[WORK TO COMPLETE]
Reproduce the part of the piece on Twitch and esports that starts with "How then, should" and goes on through "living in harmony.".

On the platform side, a lot of Twitch’s dominance in livestreaming is well can be credited to going all-in on esports first, but Twitch also has numerous features native or exclusive to its platform for its users. Diving deeper, this experience is powered by a blend of features that were built in-house or created by third parties. Examples include:
· Bits, preceded by Streamlabs and StreamTip: direct donations from viewers are one of the foundations of a streamer’s income
· Clips, preceded by Oddshot, Plays.tv and Forge: allows viewers and creators to efficiently capture highlights and share to different social media channels
· Subscriptions / Partner Program and 3rd-party services (Revlo, Gamewisp and Curse/Discord integrations): subscriptions are another big source of income for streamers, and the 3rd-party services all add further value to a sub and reduce churn
· Chatbots (Moobot, Nightbot and Xanbot): automated assistants that help moderate chat to prevent spamming and inappropriate behavior
· Stream+ currency: Twitch’s new currency announced at TwitchCon 2016 that will allow game developers to integrate monetization options directly into games
Facebook Live has launched to much fanfare and given their massive distribution channel, is always a huge threat. However, until they can get to feature parity, FB Live will need to rely on traditional media partnerships or viral hits to create consistent content. These types of partnerships don’t scale when we’re talking about the individual streamers and professional players that have played a large part in getting Twitch to 100mm+ MAU, although the signing of G2 and Heroes of the Dorm is a good first step. YouTube Gaming is farther along and is doing a great job of starting to launch some analogous features.
How then, should publishers look to partner with entrepreneurs and third parties? I’d like to see publishers create a vehicle, individually or collectively in the model of the Disney Accelerator to offer mentorship, funding and support to kickstart the next generation of esports-focused businesses. Publishers should be developing their games as platforms, not individual entities — tons of data are being generated and archived and there is a treasure trove of use cases for them. I’m confident that we’re slowly moving in the right direction and one day we’ll see a truly open ecosystem with publishers and 3rd parties living in harmony.

(Saved entries)
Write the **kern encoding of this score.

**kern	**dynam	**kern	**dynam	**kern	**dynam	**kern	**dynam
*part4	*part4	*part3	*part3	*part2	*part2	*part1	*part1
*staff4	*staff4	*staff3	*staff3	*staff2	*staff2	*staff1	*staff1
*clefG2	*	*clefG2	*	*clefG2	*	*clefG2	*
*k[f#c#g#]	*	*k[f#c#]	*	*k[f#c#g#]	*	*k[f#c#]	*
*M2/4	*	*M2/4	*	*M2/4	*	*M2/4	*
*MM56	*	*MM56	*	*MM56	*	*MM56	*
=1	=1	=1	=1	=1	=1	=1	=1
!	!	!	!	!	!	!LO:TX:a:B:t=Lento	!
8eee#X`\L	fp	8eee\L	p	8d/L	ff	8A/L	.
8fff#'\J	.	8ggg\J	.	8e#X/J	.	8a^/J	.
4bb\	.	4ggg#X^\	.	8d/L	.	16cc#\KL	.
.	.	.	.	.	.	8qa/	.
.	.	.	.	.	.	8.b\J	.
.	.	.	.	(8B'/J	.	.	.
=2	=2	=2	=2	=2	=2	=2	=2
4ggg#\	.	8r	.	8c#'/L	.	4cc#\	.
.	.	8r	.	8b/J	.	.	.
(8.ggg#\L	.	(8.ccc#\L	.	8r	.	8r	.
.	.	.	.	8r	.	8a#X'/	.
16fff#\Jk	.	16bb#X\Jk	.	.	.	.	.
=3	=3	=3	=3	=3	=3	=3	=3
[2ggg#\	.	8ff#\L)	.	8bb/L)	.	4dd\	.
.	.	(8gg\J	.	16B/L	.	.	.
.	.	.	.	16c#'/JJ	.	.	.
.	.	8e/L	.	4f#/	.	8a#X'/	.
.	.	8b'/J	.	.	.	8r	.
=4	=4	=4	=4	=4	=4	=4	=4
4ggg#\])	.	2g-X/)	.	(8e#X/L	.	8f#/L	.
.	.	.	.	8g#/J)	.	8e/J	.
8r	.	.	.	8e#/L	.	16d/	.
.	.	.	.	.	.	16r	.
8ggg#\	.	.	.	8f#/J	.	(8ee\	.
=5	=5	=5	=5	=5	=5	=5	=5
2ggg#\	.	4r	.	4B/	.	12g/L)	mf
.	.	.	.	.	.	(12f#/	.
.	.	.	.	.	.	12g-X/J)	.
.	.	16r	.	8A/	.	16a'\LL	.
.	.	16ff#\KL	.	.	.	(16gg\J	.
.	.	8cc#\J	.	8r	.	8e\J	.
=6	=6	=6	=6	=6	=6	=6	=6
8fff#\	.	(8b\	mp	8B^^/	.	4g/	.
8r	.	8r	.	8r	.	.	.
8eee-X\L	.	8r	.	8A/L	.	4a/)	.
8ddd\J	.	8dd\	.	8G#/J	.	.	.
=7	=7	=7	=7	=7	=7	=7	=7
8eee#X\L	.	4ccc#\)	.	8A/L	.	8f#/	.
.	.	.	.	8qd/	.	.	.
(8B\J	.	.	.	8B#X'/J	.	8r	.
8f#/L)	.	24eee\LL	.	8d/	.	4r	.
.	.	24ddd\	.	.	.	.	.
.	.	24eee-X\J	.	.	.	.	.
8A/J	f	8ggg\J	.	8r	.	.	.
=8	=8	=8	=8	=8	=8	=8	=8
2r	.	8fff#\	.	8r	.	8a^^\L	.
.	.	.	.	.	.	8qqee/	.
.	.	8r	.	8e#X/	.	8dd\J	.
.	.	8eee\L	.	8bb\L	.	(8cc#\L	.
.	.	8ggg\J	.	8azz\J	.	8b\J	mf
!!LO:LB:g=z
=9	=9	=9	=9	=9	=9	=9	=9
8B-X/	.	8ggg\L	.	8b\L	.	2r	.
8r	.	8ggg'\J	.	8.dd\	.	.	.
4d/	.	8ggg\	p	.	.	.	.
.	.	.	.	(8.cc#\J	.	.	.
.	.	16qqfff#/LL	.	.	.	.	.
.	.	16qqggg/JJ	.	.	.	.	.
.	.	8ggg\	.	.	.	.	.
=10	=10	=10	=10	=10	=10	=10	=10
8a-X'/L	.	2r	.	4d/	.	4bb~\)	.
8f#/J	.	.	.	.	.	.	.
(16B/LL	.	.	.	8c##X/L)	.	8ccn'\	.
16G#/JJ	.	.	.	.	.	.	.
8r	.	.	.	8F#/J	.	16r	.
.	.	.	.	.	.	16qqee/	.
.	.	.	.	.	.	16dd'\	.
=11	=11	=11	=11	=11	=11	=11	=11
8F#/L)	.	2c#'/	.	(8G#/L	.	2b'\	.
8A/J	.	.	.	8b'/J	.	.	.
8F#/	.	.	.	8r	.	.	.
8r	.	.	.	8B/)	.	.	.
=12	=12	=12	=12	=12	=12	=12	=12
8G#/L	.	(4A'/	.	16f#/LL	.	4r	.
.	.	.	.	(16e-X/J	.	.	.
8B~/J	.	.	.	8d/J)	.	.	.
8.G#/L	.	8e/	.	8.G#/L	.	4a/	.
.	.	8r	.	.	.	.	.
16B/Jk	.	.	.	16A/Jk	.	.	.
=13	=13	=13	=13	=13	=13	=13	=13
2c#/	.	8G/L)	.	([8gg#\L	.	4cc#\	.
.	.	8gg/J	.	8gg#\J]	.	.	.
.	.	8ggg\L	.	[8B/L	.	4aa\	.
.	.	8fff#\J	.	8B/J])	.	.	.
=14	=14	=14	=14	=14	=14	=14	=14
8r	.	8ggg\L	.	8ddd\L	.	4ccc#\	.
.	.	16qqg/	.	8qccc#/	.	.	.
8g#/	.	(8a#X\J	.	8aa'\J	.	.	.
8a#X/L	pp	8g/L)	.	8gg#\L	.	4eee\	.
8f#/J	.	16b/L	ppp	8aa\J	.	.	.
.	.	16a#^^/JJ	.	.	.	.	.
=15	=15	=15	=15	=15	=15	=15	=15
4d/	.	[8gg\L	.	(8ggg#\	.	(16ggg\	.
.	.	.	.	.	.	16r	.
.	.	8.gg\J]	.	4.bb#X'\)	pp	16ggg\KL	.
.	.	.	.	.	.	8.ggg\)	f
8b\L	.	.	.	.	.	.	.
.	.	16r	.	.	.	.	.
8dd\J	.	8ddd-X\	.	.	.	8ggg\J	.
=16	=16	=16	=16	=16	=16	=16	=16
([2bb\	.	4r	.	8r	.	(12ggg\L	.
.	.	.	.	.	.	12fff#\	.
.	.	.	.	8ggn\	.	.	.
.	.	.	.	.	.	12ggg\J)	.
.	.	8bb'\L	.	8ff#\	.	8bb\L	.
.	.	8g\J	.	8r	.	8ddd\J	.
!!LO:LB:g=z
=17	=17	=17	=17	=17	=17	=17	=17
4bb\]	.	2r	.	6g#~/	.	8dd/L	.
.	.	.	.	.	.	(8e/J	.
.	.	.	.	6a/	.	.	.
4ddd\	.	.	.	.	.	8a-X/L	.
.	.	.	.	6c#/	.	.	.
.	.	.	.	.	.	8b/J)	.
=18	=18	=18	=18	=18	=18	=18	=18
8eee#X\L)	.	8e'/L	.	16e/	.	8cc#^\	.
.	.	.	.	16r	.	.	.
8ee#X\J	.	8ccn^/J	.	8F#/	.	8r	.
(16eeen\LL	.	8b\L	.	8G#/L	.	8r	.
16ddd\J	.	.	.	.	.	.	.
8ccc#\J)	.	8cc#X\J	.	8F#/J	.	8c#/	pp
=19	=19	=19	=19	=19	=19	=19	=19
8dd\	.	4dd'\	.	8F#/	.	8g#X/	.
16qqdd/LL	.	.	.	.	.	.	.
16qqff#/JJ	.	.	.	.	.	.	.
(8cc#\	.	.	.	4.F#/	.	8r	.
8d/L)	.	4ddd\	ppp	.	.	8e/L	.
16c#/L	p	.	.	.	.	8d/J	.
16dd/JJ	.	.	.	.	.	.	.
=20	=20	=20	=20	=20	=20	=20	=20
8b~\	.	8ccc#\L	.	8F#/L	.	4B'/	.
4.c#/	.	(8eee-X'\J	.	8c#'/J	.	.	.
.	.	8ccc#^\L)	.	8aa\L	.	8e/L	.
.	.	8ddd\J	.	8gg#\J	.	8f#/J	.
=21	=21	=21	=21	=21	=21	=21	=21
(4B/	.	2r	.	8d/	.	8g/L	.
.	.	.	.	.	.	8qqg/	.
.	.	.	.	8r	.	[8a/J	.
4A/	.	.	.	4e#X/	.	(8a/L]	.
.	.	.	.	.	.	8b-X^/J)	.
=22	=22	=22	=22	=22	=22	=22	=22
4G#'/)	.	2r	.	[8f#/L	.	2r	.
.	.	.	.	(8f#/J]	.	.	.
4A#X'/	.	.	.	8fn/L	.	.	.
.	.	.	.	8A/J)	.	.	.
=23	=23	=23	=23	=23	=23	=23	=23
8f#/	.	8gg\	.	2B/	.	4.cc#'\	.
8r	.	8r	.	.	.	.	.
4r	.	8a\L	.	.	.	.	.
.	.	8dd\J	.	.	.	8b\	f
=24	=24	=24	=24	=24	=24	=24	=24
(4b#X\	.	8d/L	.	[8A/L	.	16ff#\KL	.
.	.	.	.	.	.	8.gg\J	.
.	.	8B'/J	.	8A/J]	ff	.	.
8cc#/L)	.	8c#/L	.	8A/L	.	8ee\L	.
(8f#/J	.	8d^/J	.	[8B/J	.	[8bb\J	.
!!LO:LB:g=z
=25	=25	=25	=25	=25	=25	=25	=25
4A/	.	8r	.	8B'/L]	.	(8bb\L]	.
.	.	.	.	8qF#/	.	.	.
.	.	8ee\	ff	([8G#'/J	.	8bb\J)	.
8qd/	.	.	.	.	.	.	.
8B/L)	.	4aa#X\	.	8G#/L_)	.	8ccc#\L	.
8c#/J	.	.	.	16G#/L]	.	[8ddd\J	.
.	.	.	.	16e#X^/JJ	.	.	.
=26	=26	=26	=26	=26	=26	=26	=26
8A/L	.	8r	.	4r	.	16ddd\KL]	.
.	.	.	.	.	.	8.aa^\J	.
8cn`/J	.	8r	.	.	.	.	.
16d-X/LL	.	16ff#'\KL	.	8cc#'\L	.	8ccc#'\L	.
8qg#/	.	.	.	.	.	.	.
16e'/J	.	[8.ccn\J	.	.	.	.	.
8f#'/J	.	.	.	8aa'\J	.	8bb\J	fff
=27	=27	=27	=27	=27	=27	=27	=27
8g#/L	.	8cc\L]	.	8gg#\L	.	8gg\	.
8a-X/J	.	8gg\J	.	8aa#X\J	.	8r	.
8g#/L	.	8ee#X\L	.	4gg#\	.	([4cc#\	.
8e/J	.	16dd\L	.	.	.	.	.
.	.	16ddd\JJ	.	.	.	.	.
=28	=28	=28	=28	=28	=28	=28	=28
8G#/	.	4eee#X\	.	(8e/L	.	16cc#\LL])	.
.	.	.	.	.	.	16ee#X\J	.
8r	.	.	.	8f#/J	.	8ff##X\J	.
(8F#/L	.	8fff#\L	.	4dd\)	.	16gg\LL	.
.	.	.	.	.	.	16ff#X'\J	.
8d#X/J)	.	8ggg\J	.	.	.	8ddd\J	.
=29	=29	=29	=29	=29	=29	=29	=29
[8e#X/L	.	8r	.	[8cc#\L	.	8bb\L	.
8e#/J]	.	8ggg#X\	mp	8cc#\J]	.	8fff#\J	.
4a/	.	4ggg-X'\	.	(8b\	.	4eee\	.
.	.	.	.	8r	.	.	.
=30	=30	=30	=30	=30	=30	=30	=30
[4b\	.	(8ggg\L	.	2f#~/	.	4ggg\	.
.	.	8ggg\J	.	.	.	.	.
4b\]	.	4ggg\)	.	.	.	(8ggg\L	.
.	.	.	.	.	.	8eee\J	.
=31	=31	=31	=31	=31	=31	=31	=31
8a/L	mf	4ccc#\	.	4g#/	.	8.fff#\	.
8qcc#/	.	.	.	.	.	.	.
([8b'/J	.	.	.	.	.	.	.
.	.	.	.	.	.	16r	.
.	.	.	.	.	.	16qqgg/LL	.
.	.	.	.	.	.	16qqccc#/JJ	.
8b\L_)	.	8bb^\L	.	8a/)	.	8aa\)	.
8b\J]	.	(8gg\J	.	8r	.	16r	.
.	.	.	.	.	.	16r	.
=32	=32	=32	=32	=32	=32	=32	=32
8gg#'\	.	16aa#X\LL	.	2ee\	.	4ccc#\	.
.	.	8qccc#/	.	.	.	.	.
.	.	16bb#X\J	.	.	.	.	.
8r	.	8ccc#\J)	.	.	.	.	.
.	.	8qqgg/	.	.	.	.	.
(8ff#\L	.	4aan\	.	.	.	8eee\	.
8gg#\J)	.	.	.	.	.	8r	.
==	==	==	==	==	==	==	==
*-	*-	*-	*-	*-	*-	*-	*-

[WRITTEN SOLUTION]
How then, should publishers look to partner with entrepreneurs and third parties? I’d like to see publishers create a vehicle, individually or collectively in the model of the Disney Accelerator to offer mentorship, funding and support to kickstart the next generation of esports-focused businesses. Publishers should be developing their games as platforms, not individual entities — tons of data are being generated and archived and there is a treasure trove of use cases for them. I’m confident that we’re slowly moving in the right direction and one day we’ll see a truly open ecosystem with publishers and 3rd parties living in harmony.